- [DATA]
+++++

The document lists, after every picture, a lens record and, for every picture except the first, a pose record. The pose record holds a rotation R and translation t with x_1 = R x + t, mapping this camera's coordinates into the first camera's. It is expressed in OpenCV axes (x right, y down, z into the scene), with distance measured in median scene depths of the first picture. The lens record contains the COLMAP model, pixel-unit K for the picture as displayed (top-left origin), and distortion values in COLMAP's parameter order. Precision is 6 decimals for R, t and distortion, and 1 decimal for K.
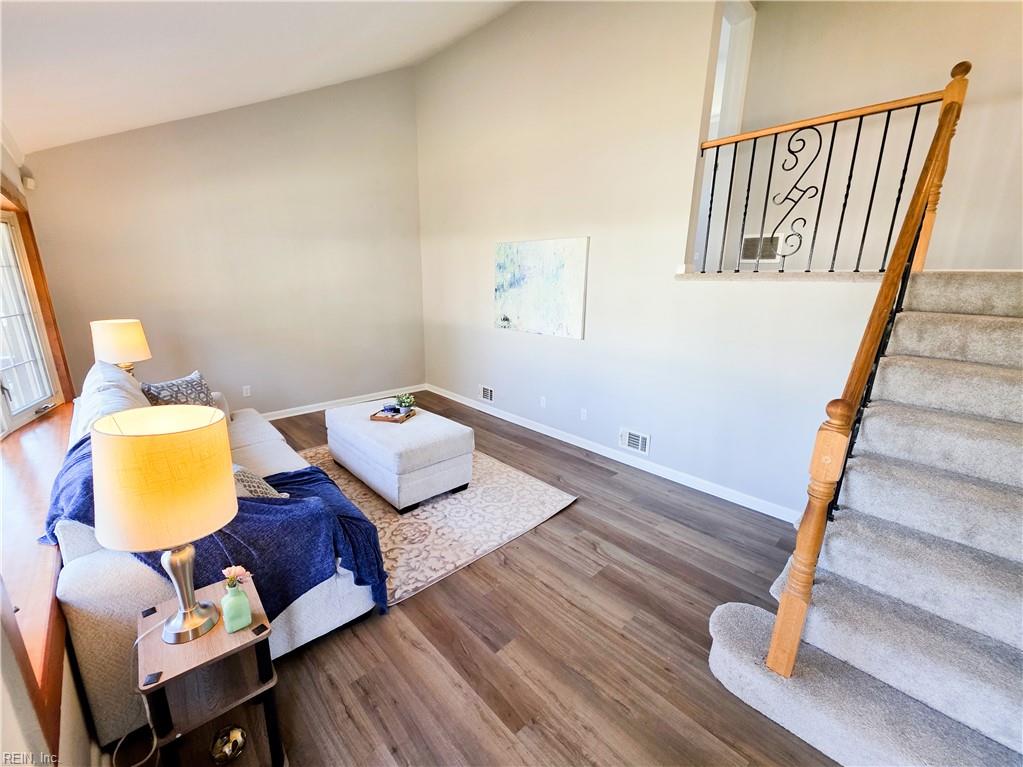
lens RADIAL K [[417.1, 0, 511.5], [0, 417.1, 383.5], [0, 0, 1]] dist [-0.000031, -0.000009]
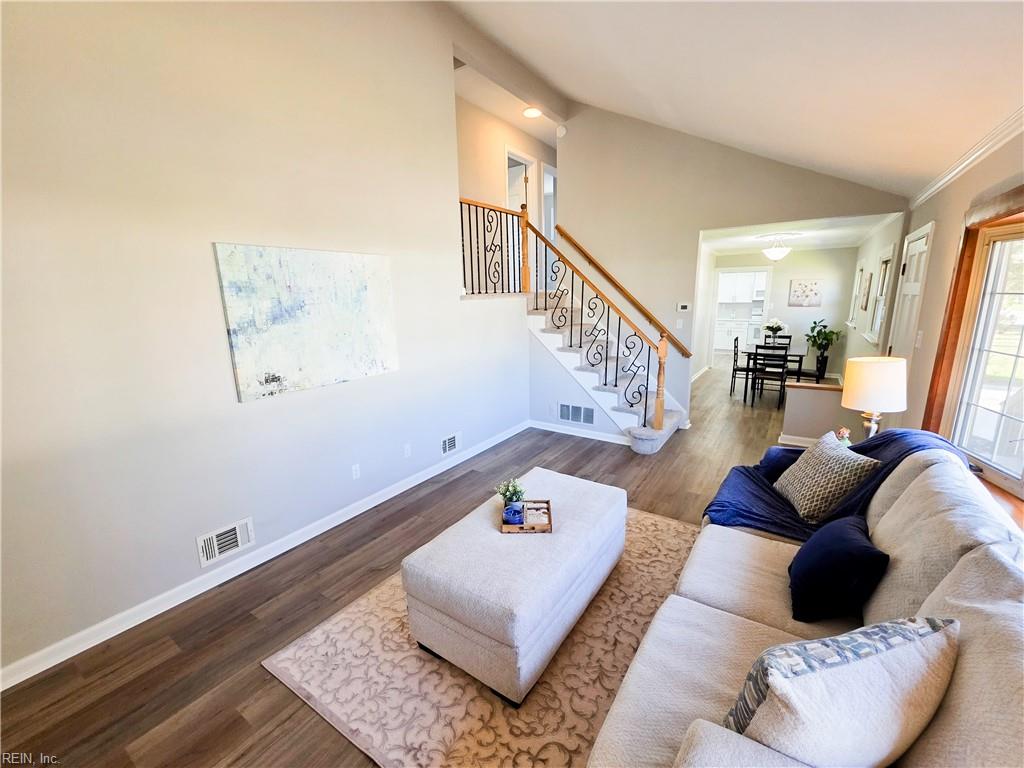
lens RADIAL K [[417.5, 0, 512.0], [0, 417.5, 384.0], [0, 0, 1]] dist [-0.000031, -0.000009]
pose [[-0.206505, -0.219263, 0.953561, -0.767253], [0.253752, 0.929222, 0.268620, -0.268008], [-0.944968, 0.297440, -0.136251, 0.947584]]
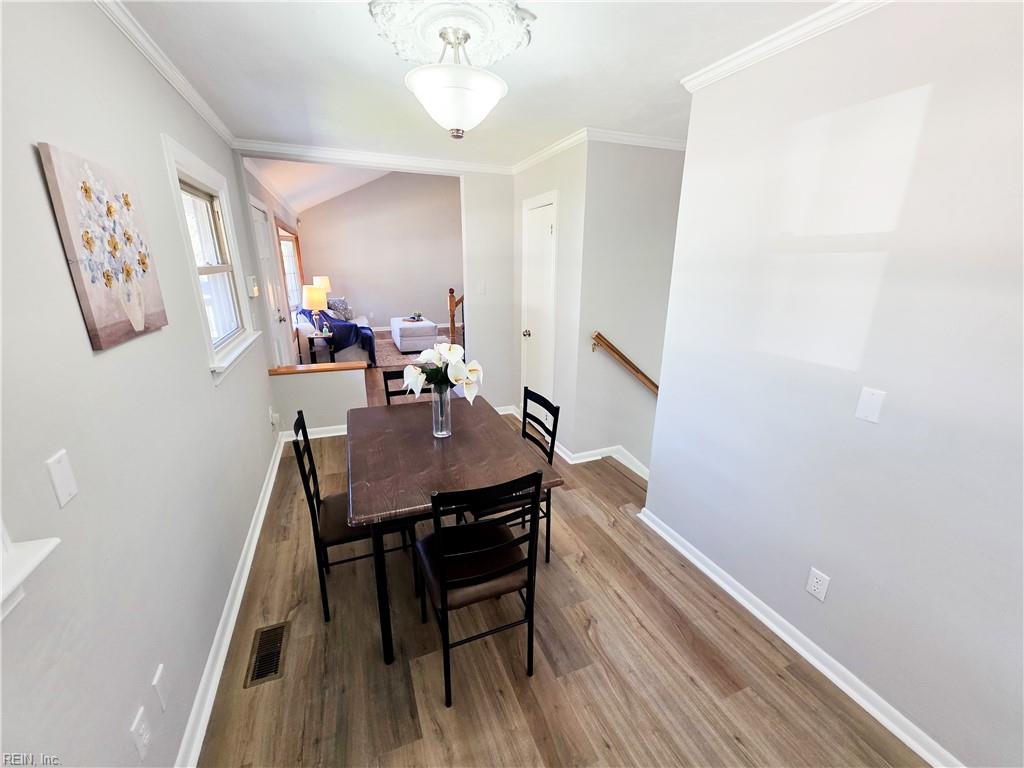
lens RADIAL K [[417.5, 0, 512.0], [0, 417.5, 384.0], [0, 0, 1]] dist [-0.000031, -0.000009]
pose [[0.926003, 0.093714, -0.365700, 0.053099], [-0.076239, 0.995162, 0.061973, 0.011877], [0.369739, -0.029506, 0.928667, -0.045330]]
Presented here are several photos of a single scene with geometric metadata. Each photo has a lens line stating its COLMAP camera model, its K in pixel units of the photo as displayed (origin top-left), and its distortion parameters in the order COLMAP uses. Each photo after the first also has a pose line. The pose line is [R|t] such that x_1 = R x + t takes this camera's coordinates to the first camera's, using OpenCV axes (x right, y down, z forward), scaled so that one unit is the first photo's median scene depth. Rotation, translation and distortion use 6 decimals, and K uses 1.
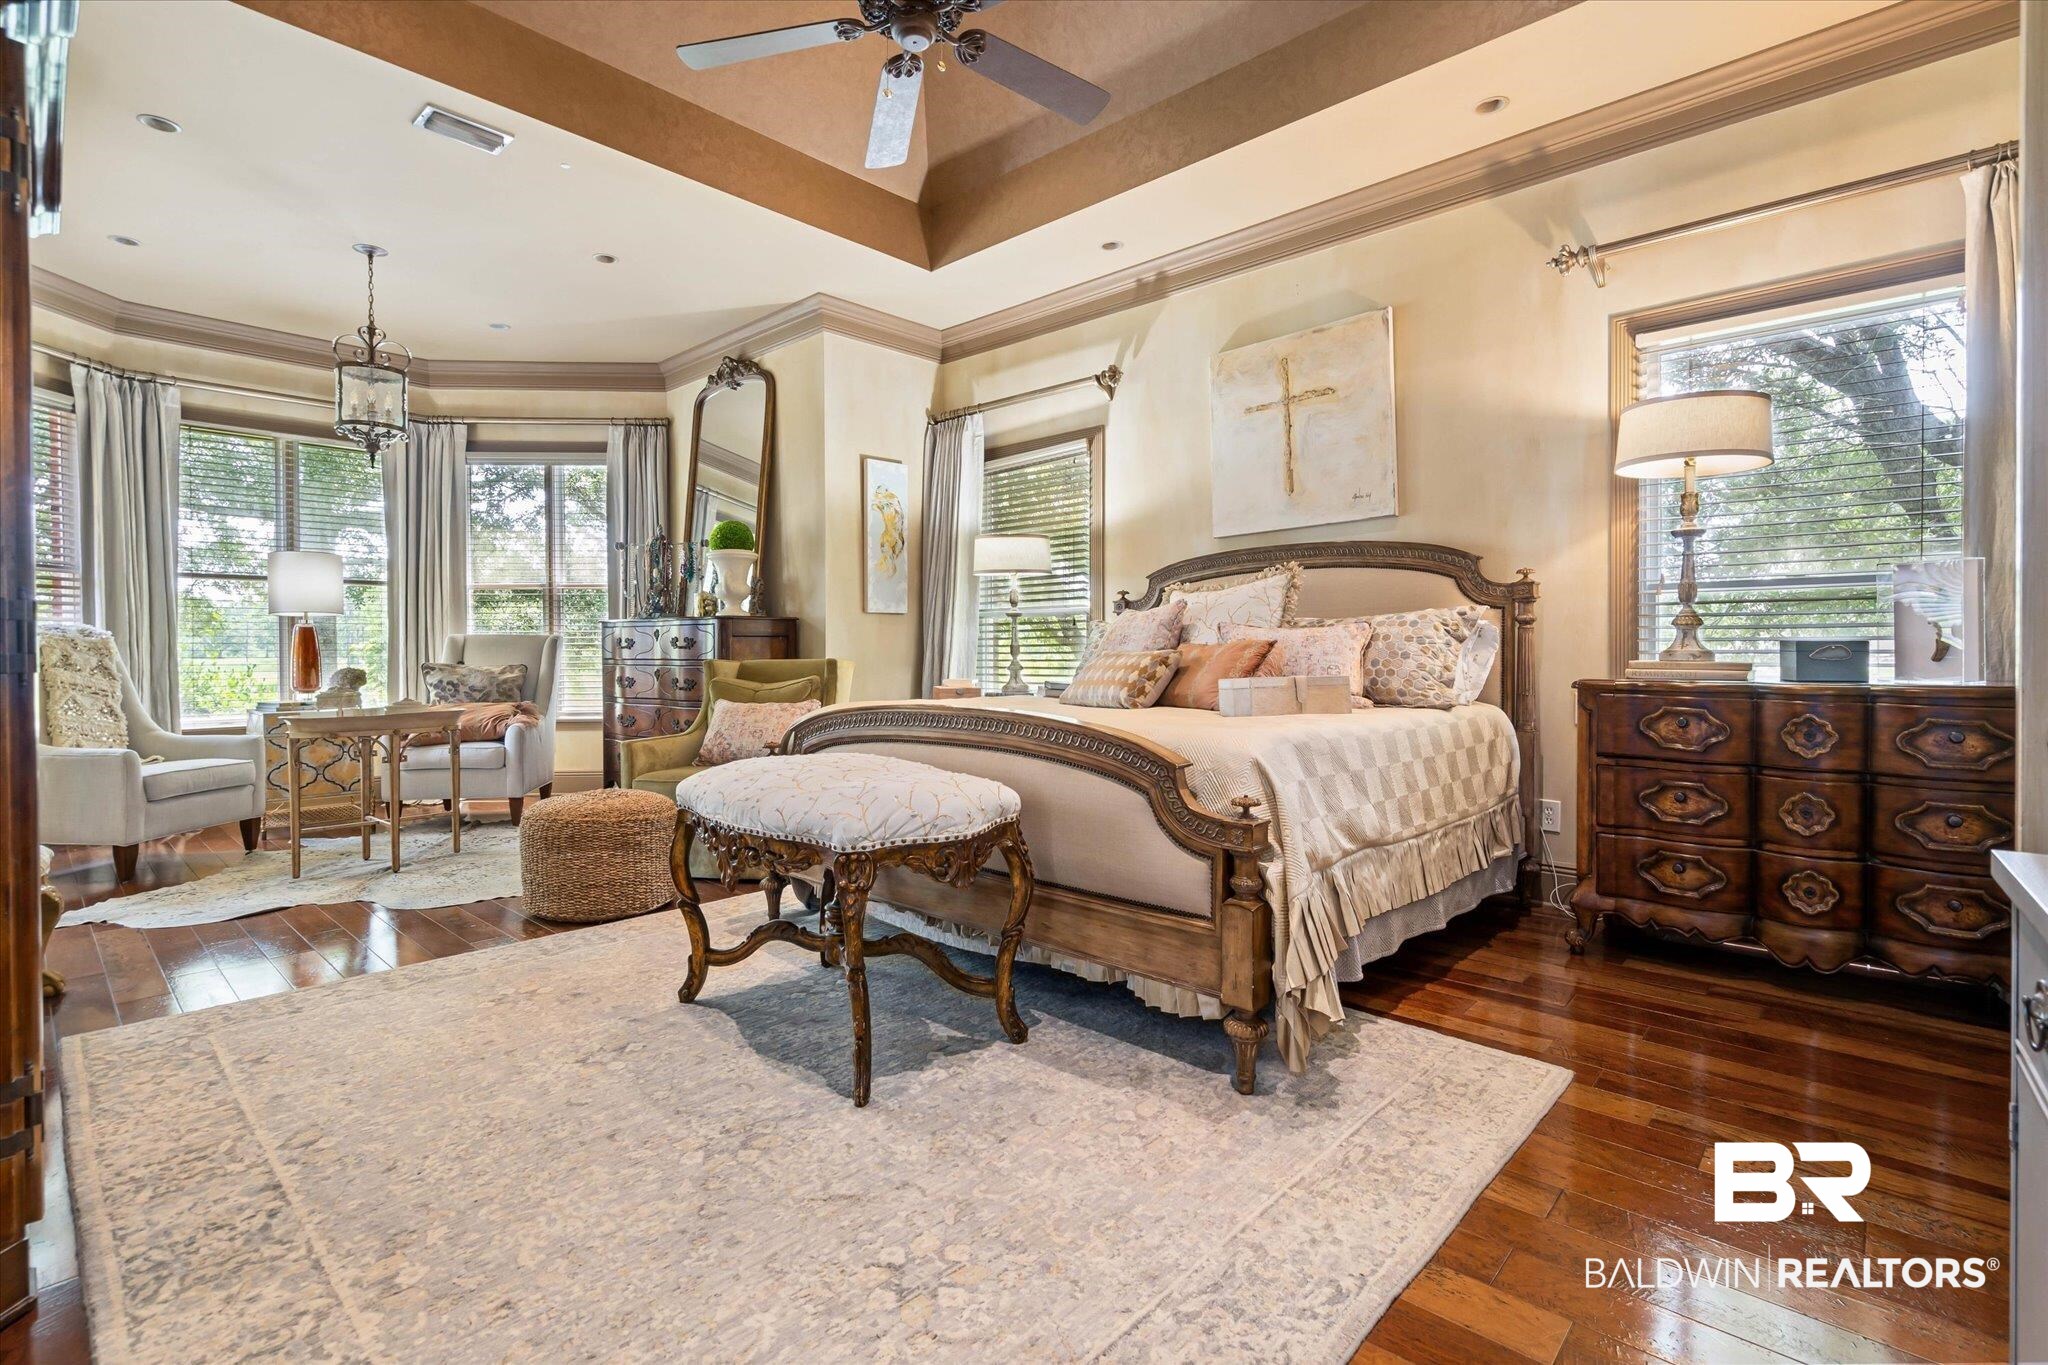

+++++

- [EXERCISE AIM] Please restate the whole listing exactly, without any of its pictures.

- [ANSWER]
The document lists, after every picture, a lens record and, for every picture except the first, a pose record. The pose record holds a rotation R and translation t with x_1 = R x + t, mapping this camera's coordinates into the first camera's. It is expressed in OpenCV axes (x right, y down, z into the scene), with distance measured in median scene depths of the first picture. The lens record contains the COLMAP model, pixel-unit K for the picture as displayed (top-left origin), and distortion values in COLMAP's parameter order. Precision is 6 decimals for R, t and distortion, and 1 decimal for K.
lens RADIAL K [[417.1, 0, 511.5], [0, 417.1, 383.5], [0, 0, 1]] dist [-0.000031, -0.000009]
lens RADIAL K [[417.5, 0, 512.0], [0, 417.5, 384.0], [0, 0, 1]] dist [-0.000031, -0.000009]
pose [[-0.206505, -0.219263, 0.953561, -0.767253], [0.253752, 0.929222, 0.268620, -0.268008], [-0.944968, 0.297440, -0.136251, 0.947584]]
lens RADIAL K [[417.5, 0, 512.0], [0, 417.5, 384.0], [0, 0, 1]] dist [-0.000031, -0.000009]
pose [[0.926003, 0.093714, -0.365700, 0.053099], [-0.076239, 0.995162, 0.061973, 0.011877], [0.369739, -0.029506, 0.928667, -0.045330]]
Presented here are several photos of a single scene with geometric metadata. Each photo has a lens line stating its COLMAP camera model, its K in pixel units of the photo as displayed (origin top-left), and its distortion parameters in the order COLMAP uses. Each photo after the first also has a pose line. The pose line is [R|t] such that x_1 = R x + t takes this camera's coordinates to the first camera's, using OpenCV axes (x right, y down, z forward), scaled so that one unit is the first photo's median scene depth. Rotation, translation and distortion use 6 decimals, and K uses 1.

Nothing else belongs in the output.